The Duke with the Dragon Tattoo (Victorian Rebels, #6)(89)



Ash considered the idea for the space of a drink.

The parlor door burst open, and Veronica rushed in brandishing a hastily scrawled letter.

The pallor of her skin and the panic with which she flung herself at them drove Ash to his feet.

“She’s gone!” the former countess cried as she shoved the paper into his hands.

“Lorelai?” Ash seized Veronica, shaking her slightly. “What do you mean, she’s gone?”

He’d known Lorelai had been upset by the revelation of Caroline, and his first inclination had been to go to her. However, Blackwell had reasoned it was best for him to unravel his emotions about the past for himself before attempting to present the future to his wife.

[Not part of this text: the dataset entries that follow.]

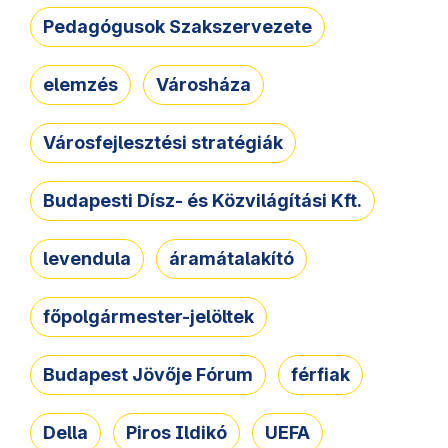
Pedagógusok Szakszervezete
elemzés
Városháza
Városfejlesztési stratégiák
Budapesti Dísz- és Közvilágítási Kft.
levendula
áramátalakító
főpolgármester-jelöltek
Budapest Jövője Fórum
férfiak
Della
Piros Ildikó
UEFA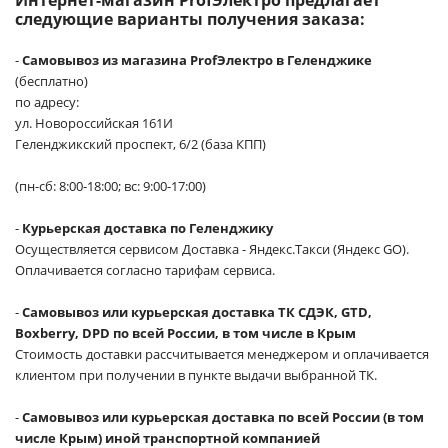
следующие варианты получения заказа:
-
Самовывоз из магазина ProfЭлектро в Геленджике
(бесплатно)
по адресу:
ул. Новороссийская 161И
Геленджикский проспект, 6/2 (база КПП)
(пн-сб: 8:00-18:00; вс: 9:00-17:00)
-
Курьерская доставка по Геленджику
Осуществляется сервисом Доставка - Яндекс.Такси (Яндекс GO).
Оплачивается согласно тарифам сервиса.
-
Самовывоз или курьерская доставка ТК СДЭК, GTD,
Boxberry, DPD по всей России, в том числе в Крым
Стоимость доставки рассчитывается менеджером и оплачивается
клиентом при получении в пункте выдачи выбранной ТК.
-
Самовывоз или курьерская доставка по всей России (в том
числе Крым) иной транспортной компанией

It had seemed like wise advice at the time.

“Did she leave?” he demanded as the fraught woman blanched at the sight of his provocation. “Was she angry? Where would she go?”

“This is your fault!” Veronica spat, a righteous verdant fire blazing in her wide eyes. “You never should have brought him into our home!”

Him? A pit of dread opened beneath Ash’s stomach as he glanced down at the letter. He had to force his hands not to shake as he scanned the familiar writing. His rage threatened to blind him, but he forced himself to devour every word.

To count every syllable.

For that was the number of times he’d drive his blade into Moncrieff’s body until the blighter hadn’t a drop of blood left.

“What is it?” Blackwell prompted.

“My first mate is displeased with my taking a bride,” he said in a dispassionate voice that belied the rage stoking inside him. “He’s sent me an ultimatum of sorts. He’s taken a large contingent of my crew and gone after the Claudius Cache. Conversely, he’s appropriated Lorelai and placed her on a flesh-smuggling ship full of foreigners bound for Marseilles, from which the cargo will be distributed to places unknown.” At the thought of Lorelai, this very moment, sailing farther and farther away from him, the note crumpled in his fist. She was delicate, fragile. He knew the conditions people were forced to endure on just such a shop.

If one of Lorelai’s eyelashes were out of place, he’d carve every inch of skin from Moncrieff’s body. “He’s left me with a choice. I can join him and my crew and plunder the Claudius Cache as was our original plan, or we can chase Lorelai to Marseilles and save her.”

“What’s it going to be, brother?” Blackwell asked. “Your treasure, your crew, and your kingdom … or your wife?”

It took every one of the years he’d spent ruthlessly ob taining a powerful iron will to clutch a sense of calm around his shoulders like a mantle.

If he lost his mind, Lorelai could lose her life.

“The treasure doesn’t matter to me,” he gritted through his teeth as he glared down into Veronica’s colorless features. “The men don’t matter to me. Every bolt and fixture on that fucking ship would have been meaningless to me if I didn’t need them to reach her.”

Veronica’s eyes widened as she finally grasped the veracity in his words.

“She. Matters,” he gritted out. “She is all that has ever mattered. And I’ll kill every man on my crew, I’ll circle the globe, hell, I’d set the fucking ocean on fire to get her back.”

Morley strode to the door, turning to lock gazes with Ash for a protracted moment.

He saw Caroline in those sky-blue eyes.

But all he wanted was Lorelai.

He’d loved Caroline, but he’d loved her for Cutter. Because she was an extension of his very best friend.

She’d always be a tragedy to him, a hole in his young heart. But that heart belonged to Lorelai.

Somehow, Morley read all of this in his gaze. “Come on, then.” He wrenched the door open. “What are we waiting for?”

*

To navigate uneven terrain was difficult for Lorelai with her blasted ankle. She’d never thought to discover how impossible it could be with her hands bound. Every time she looked down the cliff, her stomach took a dive, as her balance threatened to tumble her at any moment into the late-afternoon tide.

By some miracle, her captor seemed able to support both her weight and his own without slowing down the handful of men who followed them toward a cave set below a treacherous rock face. Her skirts molded themselves to her legs in the tempestuous wind, further impeding her progress.

“Think about what you are doing! What if you don’t live to regret this?” she forced through a throat drawn tight by a strong gust. She knew the threat was cliché, but her life had ill prepared her for not just one, but two separate instances of pirate captivity.

Sebastian Moncrieff glanced back from where he pulled her along by a rope secured to the silk bonds at her wrists. The island wind tossed strands of his thick hair from its queue, and he secured it behind his ears.

“I regret this more with every moment I’m forced to listen to you, my lady,” he said in an indulgent tone that belied the cruelty of his words. “Take care not to tempt me to gag you, as well.”

He helped her over a particularly jagged outcropping of rock across the Tersea Island terrain before consulting a map he’d copied from Ash’s original.

Lorelai still couldn’t process her astonishment at the sheer boldness of his actions. “Are you not terrified of what the Rook will do to you once he comes for me?”